4 Ocak 2016 Pazartesi

UHUD SAVAŞI VE ALINACAK DERSLER

Bismillahirrahmanirrahim, Hamd, yalnızca Allah'adır.

Uhud Savaşı
Hicretin on üçüncü yılının şevvalinde Uhud savaşı olmuştur. Allah, Bedir’de Kureyş’in eşrafını öldürünce ve onlar benzerini görmedikleri bir musibete uğrayınca, öç almak ve kaybettikleri onurlarını yeniden kazanmak istediler. Ebû Sufyân, Rasûlullah sallallâhu aleyhi ve sellem’e ve Müslümanlara karşı tahrikte bulunmaya ve birlikler oluşturmaya başladı. Kureyş’ten, müttefiklerden ve Ehabiş’ten yaklaşık üç bin kişi topladı. Erkek savaşçılar, hanımlarını da getirdiler, böylece savaştan kaçamayacaklar ve hanımlarını korumak için savaş alanından ayrılmayacaklardı. Sonra Ebû Sufyân onları Medîne’ye doğru harekete geçirdi ve gelip Uhud dağının yakınında konakladılar.

Rasûlullah sallallâhu aleyhi ve sellem onların karşısına mı çıkalım yoksa Medîne’de mi kalalım diye ashâbıyla istişarede bulundu. Kendisi, Medîne’den çıkılmaması ve orada savunma yapılması görüşündeydi. Düşmanlar Medîne’ye girecek olurlarsa, Müslümanlar onlarla çatışmaya gireceklerdi. Fakat bazı büyük sahabîler Medîne’den çıkılıp öyle savaşılmasını tavsiye ettiler. Rasûlullah sallallâhu aleyhi ve sellem bin sahabîyle çıktı. Bu, Cuma günü olmuştu. Medîne’yle Uhud arasındayken, münafık Abdullah b. Ubey, askerlerin üçte biriyle geri döndü. Dönerken şöyle dedi: Bana karşı çıkıp başkasını dinliyorsun.

Rasûlullah sallallâhu aleyhi ve sellem yola devam etti ve Uhud vadisine karargâh kurdu. Arkasını Uhud dağına dayadı. Kendisi emir verinceye kadar savaşa başlamamalarını emretti. Cumartesi günü, ellisi süvari, yedi yüz kişiyle savaş düzeni aldı.

Sayıları elli kişi olan okçuların başına Abdullah b. Cubeyr’i getirdi. Ona ve arkadaşlarına, kuşların askerleri kaptıklarını görseler bile, yerlerinden ayrılmayıp ordunun gerisinde kalmalarını emretti. Ayrıca müşriklerin Müslümanlara gerilerinden gelmemeleri için onları ok yağmuruna tutmalarını emretti.

************

▶ [İş Emri A]
Aşağıdaki satırlar arasından "Subscription" dizesini içeren her satırı çıkarın. Büyük-küçük harf ayrımı önemlidir.

************

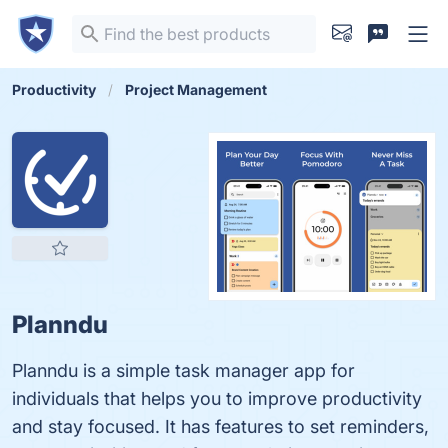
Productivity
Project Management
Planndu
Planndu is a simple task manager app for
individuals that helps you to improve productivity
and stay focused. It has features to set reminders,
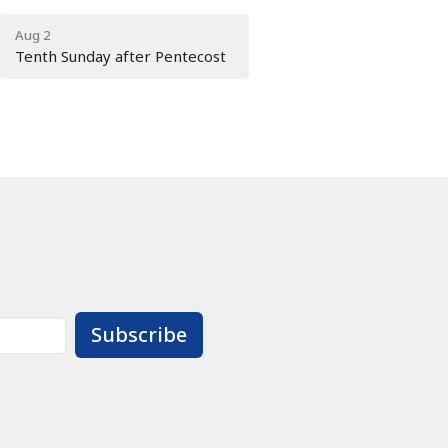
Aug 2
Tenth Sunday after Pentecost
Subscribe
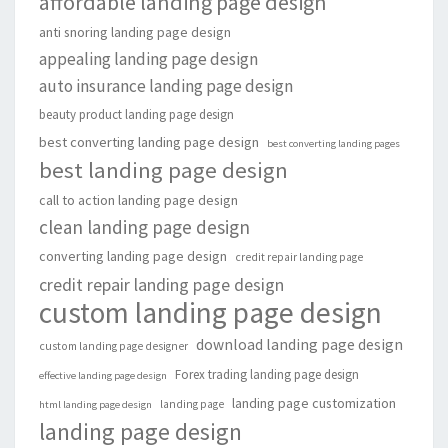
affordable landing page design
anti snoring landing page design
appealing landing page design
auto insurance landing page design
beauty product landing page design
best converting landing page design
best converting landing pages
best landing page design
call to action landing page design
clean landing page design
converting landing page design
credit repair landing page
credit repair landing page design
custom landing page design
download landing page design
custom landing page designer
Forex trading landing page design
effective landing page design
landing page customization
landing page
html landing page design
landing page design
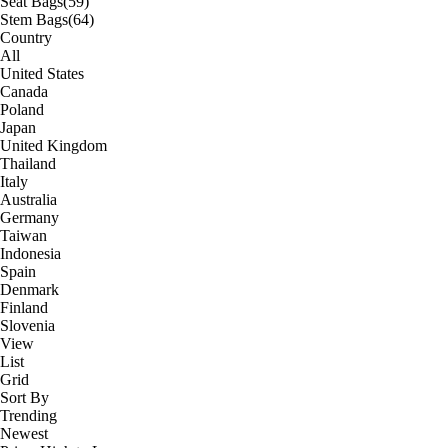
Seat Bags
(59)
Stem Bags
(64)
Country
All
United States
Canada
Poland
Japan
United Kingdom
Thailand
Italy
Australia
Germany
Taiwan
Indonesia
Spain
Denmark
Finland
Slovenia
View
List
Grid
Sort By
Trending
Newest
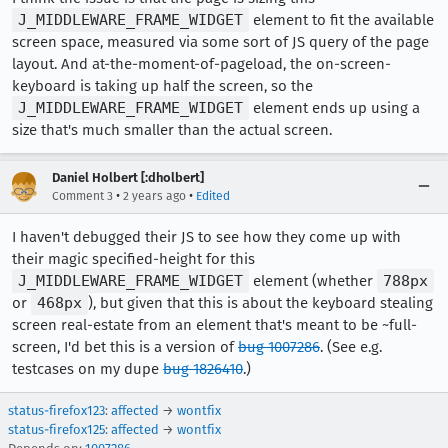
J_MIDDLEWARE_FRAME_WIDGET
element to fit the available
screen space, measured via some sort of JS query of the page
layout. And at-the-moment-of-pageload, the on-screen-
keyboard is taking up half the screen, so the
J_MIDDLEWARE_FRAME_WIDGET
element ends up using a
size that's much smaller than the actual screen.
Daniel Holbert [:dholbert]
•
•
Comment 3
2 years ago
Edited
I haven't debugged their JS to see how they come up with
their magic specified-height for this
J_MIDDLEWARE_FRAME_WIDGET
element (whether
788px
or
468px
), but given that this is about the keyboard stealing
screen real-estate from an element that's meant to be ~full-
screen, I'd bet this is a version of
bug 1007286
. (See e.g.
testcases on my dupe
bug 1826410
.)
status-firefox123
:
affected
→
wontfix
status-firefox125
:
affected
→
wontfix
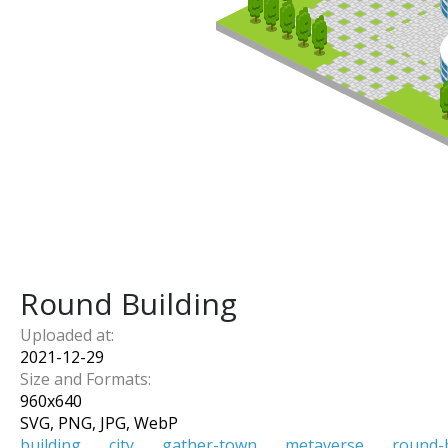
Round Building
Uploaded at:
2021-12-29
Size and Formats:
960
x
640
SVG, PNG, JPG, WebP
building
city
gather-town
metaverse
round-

************

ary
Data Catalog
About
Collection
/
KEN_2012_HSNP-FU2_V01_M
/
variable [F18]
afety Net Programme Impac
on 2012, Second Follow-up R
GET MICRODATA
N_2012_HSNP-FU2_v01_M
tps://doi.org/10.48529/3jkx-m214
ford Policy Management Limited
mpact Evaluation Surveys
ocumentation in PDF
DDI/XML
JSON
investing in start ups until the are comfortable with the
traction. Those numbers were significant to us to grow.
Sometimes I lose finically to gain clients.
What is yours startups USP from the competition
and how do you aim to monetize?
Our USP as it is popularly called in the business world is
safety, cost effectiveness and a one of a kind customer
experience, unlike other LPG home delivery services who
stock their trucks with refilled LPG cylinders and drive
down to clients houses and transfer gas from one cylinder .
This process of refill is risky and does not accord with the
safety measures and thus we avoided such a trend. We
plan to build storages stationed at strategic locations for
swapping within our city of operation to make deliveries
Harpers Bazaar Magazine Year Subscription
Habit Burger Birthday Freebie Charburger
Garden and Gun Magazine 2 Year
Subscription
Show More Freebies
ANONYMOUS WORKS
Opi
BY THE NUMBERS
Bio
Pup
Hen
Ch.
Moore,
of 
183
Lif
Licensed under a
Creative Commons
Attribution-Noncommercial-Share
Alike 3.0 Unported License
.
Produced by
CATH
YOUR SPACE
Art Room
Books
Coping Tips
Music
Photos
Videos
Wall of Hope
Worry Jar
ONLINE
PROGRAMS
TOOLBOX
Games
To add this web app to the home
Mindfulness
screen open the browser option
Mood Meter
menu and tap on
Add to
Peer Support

************

▶ [İş Emri B]
Lütfen Uhud Savaşı metninin "Sayıları elli kişi" ile başlayıp "yağmuruna tutmalarını emretti." sözlerine kadar süren bölümünü, "okçuların" yerine "nişancıların" koyarak yeniden yazın.

▶ [Alıştırma Çözümü A]
Harpers Bazaar Magazine Year Subscription
Subscription

▶ [Alıştırma Çözümü B]
Sayıları elli kişi olan nişancıların başına Abdullah b. Cubeyr’i getirdi. Ona ve arkadaşlarına, kuşların askerleri kaptıklarını görseler bile, yerlerinden ayrılmayıp ordunun gerisinde kalmalarını emretti. Ayrıca müşriklerin Müslümanlara gerilerinden gelmemeleri için onları ok yağmuruna tutmalarını emretti.